Instructions to follow> Set every entry down again, unchanged, picture-free.

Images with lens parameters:
┏━━

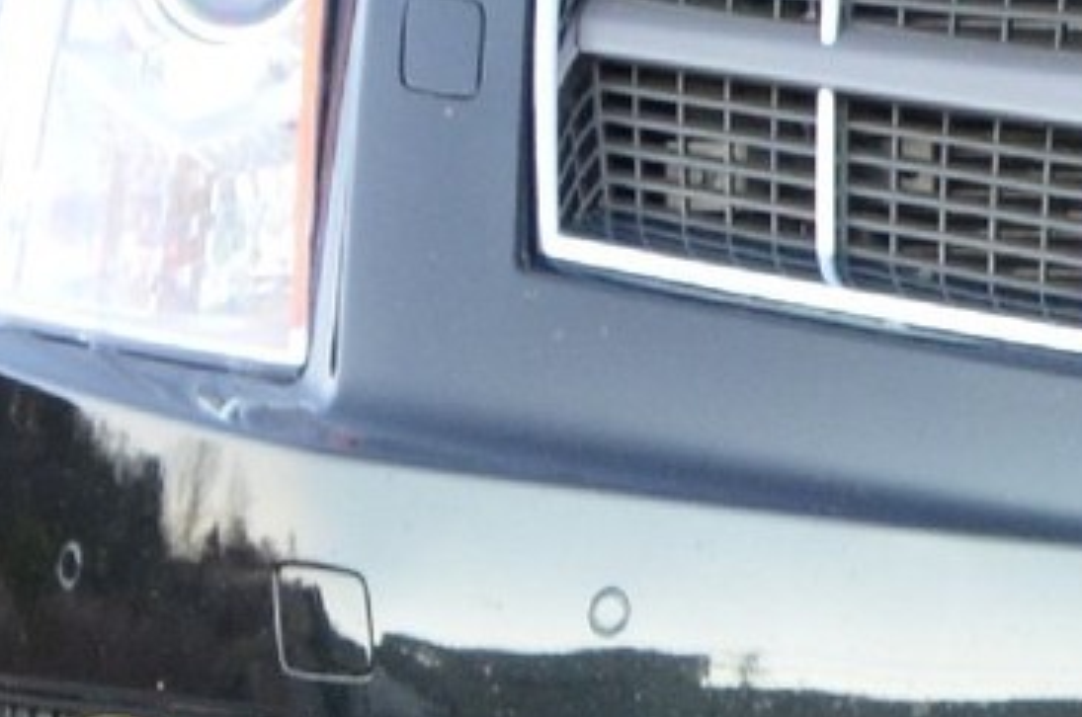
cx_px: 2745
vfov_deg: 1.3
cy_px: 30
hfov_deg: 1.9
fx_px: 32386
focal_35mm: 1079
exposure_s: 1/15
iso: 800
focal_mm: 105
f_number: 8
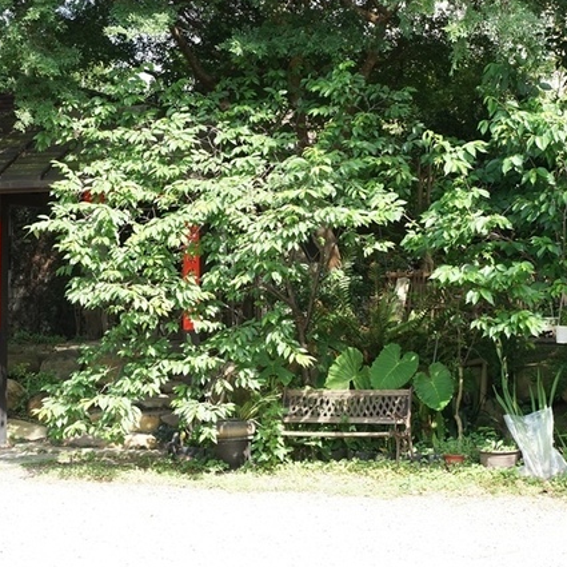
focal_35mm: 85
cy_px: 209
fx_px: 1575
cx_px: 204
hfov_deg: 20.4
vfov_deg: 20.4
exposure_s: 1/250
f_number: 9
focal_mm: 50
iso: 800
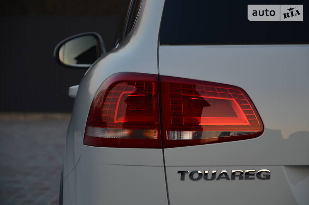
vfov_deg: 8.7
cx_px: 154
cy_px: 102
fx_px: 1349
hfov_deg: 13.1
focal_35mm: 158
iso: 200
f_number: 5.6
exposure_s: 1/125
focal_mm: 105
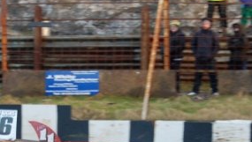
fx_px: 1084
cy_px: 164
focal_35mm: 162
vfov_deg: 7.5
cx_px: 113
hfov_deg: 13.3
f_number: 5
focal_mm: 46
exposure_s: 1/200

┗━━

Task output>
cx_px: 2745
vfov_deg: 1.3
cy_px: 30
hfov_deg: 1.9
fx_px: 32386
focal_35mm: 1079
exposure_s: 1/15
iso: 800
focal_mm: 105
f_number: 8
focal_35mm: 85
cy_px: 209
fx_px: 1575
cx_px: 204
hfov_deg: 20.4
vfov_deg: 20.4
exposure_s: 1/250
f_number: 9
focal_mm: 50
iso: 800
vfov_deg: 8.7
cx_px: 154
cy_px: 102
fx_px: 1349
hfov_deg: 13.1
focal_35mm: 158
iso: 200
f_number: 5.6
exposure_s: 1/125
focal_mm: 105
fx_px: 1084
cy_px: 164
focal_35mm: 162
vfov_deg: 7.5
cx_px: 113
hfov_deg: 13.3
f_number: 5
focal_mm: 46
exposure_s: 1/200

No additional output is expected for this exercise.